● Goal of the exercise: Type out the material below exactly.

(Dataset rows)
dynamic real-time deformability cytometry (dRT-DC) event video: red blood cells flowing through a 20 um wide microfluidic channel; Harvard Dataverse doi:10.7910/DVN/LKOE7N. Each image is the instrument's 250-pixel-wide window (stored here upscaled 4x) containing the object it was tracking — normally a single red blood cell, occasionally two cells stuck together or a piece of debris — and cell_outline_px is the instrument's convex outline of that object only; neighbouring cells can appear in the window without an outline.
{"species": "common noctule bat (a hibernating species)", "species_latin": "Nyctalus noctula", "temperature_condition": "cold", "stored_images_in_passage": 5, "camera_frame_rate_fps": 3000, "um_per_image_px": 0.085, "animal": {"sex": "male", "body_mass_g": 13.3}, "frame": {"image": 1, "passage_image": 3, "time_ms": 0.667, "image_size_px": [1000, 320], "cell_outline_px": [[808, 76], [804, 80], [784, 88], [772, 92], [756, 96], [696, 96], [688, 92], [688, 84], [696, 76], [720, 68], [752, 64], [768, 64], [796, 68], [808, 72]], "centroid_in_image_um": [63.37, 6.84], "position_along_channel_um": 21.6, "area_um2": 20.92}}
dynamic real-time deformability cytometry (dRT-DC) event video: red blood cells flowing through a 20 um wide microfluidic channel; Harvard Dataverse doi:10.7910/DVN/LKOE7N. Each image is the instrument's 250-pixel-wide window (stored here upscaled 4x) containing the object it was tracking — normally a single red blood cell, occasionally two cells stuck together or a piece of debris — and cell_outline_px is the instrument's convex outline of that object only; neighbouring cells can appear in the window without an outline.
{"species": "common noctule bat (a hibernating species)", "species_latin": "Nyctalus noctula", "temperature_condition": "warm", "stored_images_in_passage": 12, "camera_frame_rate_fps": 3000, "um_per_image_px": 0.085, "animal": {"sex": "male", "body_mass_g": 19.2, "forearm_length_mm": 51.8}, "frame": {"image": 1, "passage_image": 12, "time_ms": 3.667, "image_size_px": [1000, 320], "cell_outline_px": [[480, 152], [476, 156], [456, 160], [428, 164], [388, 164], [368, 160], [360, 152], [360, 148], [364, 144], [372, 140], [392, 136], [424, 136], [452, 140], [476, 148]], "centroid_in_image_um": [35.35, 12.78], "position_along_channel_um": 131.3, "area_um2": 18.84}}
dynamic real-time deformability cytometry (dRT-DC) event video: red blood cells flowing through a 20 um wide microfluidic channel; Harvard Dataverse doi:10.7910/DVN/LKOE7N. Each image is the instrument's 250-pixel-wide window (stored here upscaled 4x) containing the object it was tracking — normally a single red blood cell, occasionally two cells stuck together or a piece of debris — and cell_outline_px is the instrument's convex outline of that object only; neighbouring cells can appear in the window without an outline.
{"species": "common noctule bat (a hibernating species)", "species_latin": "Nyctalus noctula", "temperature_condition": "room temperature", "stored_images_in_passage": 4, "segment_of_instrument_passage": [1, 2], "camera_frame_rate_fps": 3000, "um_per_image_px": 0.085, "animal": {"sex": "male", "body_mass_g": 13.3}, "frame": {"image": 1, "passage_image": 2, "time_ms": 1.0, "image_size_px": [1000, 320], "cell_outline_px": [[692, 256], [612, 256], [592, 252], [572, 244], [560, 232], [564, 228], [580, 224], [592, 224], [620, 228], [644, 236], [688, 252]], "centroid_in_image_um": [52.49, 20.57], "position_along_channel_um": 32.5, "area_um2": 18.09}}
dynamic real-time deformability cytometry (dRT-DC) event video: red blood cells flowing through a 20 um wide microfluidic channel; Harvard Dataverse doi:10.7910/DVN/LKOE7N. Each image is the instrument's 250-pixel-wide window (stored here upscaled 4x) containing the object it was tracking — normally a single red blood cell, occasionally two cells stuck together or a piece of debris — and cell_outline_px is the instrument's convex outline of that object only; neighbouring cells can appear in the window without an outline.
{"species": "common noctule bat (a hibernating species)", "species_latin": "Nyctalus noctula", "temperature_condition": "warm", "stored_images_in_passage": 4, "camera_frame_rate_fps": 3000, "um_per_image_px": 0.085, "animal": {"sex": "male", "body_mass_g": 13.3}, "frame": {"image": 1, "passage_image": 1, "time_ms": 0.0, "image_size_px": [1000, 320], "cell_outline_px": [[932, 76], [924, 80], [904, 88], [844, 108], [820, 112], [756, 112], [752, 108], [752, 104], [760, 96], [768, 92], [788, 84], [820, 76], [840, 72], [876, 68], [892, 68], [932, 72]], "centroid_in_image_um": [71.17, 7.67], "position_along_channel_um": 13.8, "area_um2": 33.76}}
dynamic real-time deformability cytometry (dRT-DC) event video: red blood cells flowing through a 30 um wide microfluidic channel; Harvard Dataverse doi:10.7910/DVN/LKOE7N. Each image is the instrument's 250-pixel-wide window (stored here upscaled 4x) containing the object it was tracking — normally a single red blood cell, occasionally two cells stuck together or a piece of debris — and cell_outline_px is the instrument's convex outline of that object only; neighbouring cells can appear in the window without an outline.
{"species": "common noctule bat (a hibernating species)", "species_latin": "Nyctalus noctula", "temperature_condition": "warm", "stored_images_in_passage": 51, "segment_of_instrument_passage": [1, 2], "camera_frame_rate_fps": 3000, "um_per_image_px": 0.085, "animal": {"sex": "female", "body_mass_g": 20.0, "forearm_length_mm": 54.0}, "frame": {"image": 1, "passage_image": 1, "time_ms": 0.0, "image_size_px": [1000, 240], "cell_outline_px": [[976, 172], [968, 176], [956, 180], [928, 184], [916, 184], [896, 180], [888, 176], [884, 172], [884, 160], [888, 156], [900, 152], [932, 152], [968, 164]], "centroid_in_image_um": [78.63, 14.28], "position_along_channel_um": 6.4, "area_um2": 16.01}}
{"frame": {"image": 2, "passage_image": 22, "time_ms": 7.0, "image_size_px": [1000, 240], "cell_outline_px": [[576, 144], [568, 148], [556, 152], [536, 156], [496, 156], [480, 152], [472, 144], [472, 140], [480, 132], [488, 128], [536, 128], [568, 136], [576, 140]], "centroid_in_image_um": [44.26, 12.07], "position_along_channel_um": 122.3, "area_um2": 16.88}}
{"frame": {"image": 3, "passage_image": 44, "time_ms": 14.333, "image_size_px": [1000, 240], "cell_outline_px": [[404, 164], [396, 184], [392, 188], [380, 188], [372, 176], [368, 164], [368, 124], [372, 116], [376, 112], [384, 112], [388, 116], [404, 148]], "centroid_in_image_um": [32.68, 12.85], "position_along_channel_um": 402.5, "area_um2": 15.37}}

● Task output:
dynamic real-time deformability cytometry (dRT-DC) event video: red blood cells flowing through a 20 um wide microfluidic channel; Harvard Dataverse doi:10.7910/DVN/LKOE7N. Each image is the instrument's 250-pixel-wide window (stored here upscaled 4x) containing the object it was tracking — normally a single red blood cell, occasionally two cells stuck together or a piece of debris — and cell_outline_px is the instrument's convex outline of that object only; neighbouring cells can appear in the window without an outline.
{"species": "common noctule bat (a hibernating species)", "species_latin": "Nyctalus noctula", "temperature_condition": "cold", "stored_images_in_passage": 5, "camera_frame_rate_fps": 3000, "um_per_image_px": 0.085, "animal": {"sex": "male", "body_mass_g": 13.3}, "frame": {"image": 1, "passage_image": 3, "time_ms": 0.667, "image_size_px": [1000, 320], "cell_outline_px": [[808, 76], [804, 80], [784, 88], [772, 92], [756, 96], [696, 96], [688, 92], [688, 84], [696, 76], [720, 68], [752, 64], [768, 64], [796, 68], [808, 72]], "centroid_in_image_um": [63.37, 6.84], "position_along_channel_um": 21.6, "area_um2": 20.92}}
dynamic real-time deformability cytometry (dRT-DC) event video: red blood cells flowing through a 20 um wide microfluidic channel; Harvard Dataverse doi:10.7910/DVN/LKOE7N. Each image is the instrument's 250-pixel-wide window (stored here upscaled 4x) containing the object it was tracking — normally a single red blood cell, occasionally two cells stuck together or a piece of debris — and cell_outline_px is the instrument's convex outline of that object only; neighbouring cells can appear in the window without an outline.
{"species": "common noctule bat (a hibernating species)", "species_latin": "Nyctalus noctula", "temperature_condition": "warm", "stored_images_in_passage": 12, "camera_frame_rate_fps": 3000, "um_per_image_px": 0.085, "animal": {"sex": "male", "body_mass_g": 19.2, "forearm_length_mm": 51.8}, "frame": {"image": 1, "passage_image": 12, "time_ms": 3.667, "image_size_px": [1000, 320], "cell_outline_px": [[480, 152], [476, 156], [456, 160], [428, 164], [388, 164], [368, 160], [360, 152], [360, 148], [364, 144], [372, 140], [392, 136], [424, 136], [452, 140], [476, 148]], "centroid_in_image_um": [35.35, 12.78], "position_along_channel_um": 131.3, "area_um2": 18.84}}
dynamic real-time deformability cytometry (dRT-DC) event video: red blood cells flowing through a 20 um wide microfluidic channel; Harvard Dataverse doi:10.7910/DVN/LKOE7N. Each image is the instrument's 250-pixel-wide window (stored here upscaled 4x) containing the object it was tracking — normally a single red blood cell, occasionally two cells stuck together or a piece of debris — and cell_outline_px is the instrument's convex outline of that object only; neighbouring cells can appear in the window without an outline.
{"species": "common noctule bat (a hibernating species)", "species_latin": "Nyctalus noctula", "temperature_condition": "room temperature", "stored_images_in_passage": 4, "segment_of_instrument_passage": [1, 2], "camera_frame_rate_fps": 3000, "um_per_image_px": 0.085, "animal": {"sex": "male", "body_mass_g": 13.3}, "frame": {"image": 1, "passage_image": 2, "time_ms": 1.0, "image_size_px": [1000, 320], "cell_outline_px": [[692, 256], [612, 256], [592, 252], [572, 244], [560, 232], [564, 228], [580, 224], [592, 224], [620, 228], [644, 236], [688, 252]], "centroid_in_image_um": [52.49, 20.57], "position_along_channel_um": 32.5, "area_um2": 18.09}}
dynamic real-time deformability cytometry (dRT-DC) event video: red blood cells flowing through a 20 um wide microfluidic channel; Harvard Dataverse doi:10.7910/DVN/LKOE7N. Each image is the instrument's 250-pixel-wide window (stored here upscaled 4x) containing the object it was tracking — normally a single red blood cell, occasionally two cells stuck together or a piece of debris — and cell_outline_px is the instrument's convex outline of that object only; neighbouring cells can appear in the window without an outline.
{"species": "common noctule bat (a hibernating species)", "species_latin": "Nyctalus noctula", "temperature_condition": "warm", "stored_images_in_passage": 4, "camera_frame_rate_fps": 3000, "um_per_image_px": 0.085, "animal": {"sex": "male", "body_mass_g": 13.3}, "frame": {"image": 1, "passage_image": 1, "time_ms": 0.0, "image_size_px": [1000, 320], "cell_outline_px": [[932, 76], [924, 80], [904, 88], [844, 108], [820, 112], [756, 112], [752, 108], [752, 104], [760, 96], [768, 92], [788, 84], [820, 76], [840, 72], [876, 68], [892, 68], [932, 72]], "centroid_in_image_um": [71.17, 7.67], "position_along_channel_um": 13.8, "area_um2": 33.76}}
dynamic real-time deformability cytometry (dRT-DC) event video: red blood cells flowing through a 30 um wide microfluidic channel; Harvard Dataverse doi:10.7910/DVN/LKOE7N. Each image is the instrument's 250-pixel-wide window (stored here upscaled 4x) containing the object it was tracking — normally a single red blood cell, occasionally two cells stuck together or a piece of debris — and cell_outline_px is the instrument's convex outline of that object only; neighbouring cells can appear in the window without an outline.
{"species": "common noctule bat (a hibernating species)", "species_latin": "Nyctalus noctula", "temperature_condition": "warm", "stored_images_in_passage": 51, "segment_of_instrument_passage": [1, 2], "camera_frame_rate_fps": 3000, "um_per_image_px": 0.085, "animal": {"sex": "female", "body_mass_g": 20.0, "forearm_length_mm": 54.0}, "frame": {"image": 1, "passage_image": 1, "time_ms": 0.0, "image_size_px": [1000, 240], "cell_outline_px": [[976, 172], [968, 176], [956, 180], [928, 184], [916, 184], [896, 180], [888, 176], [884, 172], [884, 160], [888, 156], [900, 152], [932, 152], [968, 164]], "centroid_in_image_um": [78.63, 14.28], "position_along_channel_um": 6.4, "area_um2": 16.01}}
{"frame": {"image": 2, "passage_image": 22, "time_ms": 7.0, "image_size_px": [1000, 240], "cell_outline_px": [[576, 144], [568, 148], [556, 152], [536, 156], [496, 156], [480, 152], [472, 144], [472, 140], [480, 132], [488, 128], [536, 128], [568, 136], [576, 140]], "centroid_in_image_um": [44.26, 12.07], "position_along_channel_um": 122.3, "area_um2": 16.88}}
{"frame": {"image": 3, "passage_image": 44, "time_ms": 14.333, "image_size_px": [1000, 240], "cell_outline_px": [[404, 164], [396, 184], [392, 188], [380, 188], [372, 176], [368, 164], [368, 124], [372, 116], [376, 112], [384, 112], [388, 116], [404, 148]], "centroid_in_image_um": [32.68, 12.85], "position_along_channel_um": 402.5, "area_um2": 15.37}}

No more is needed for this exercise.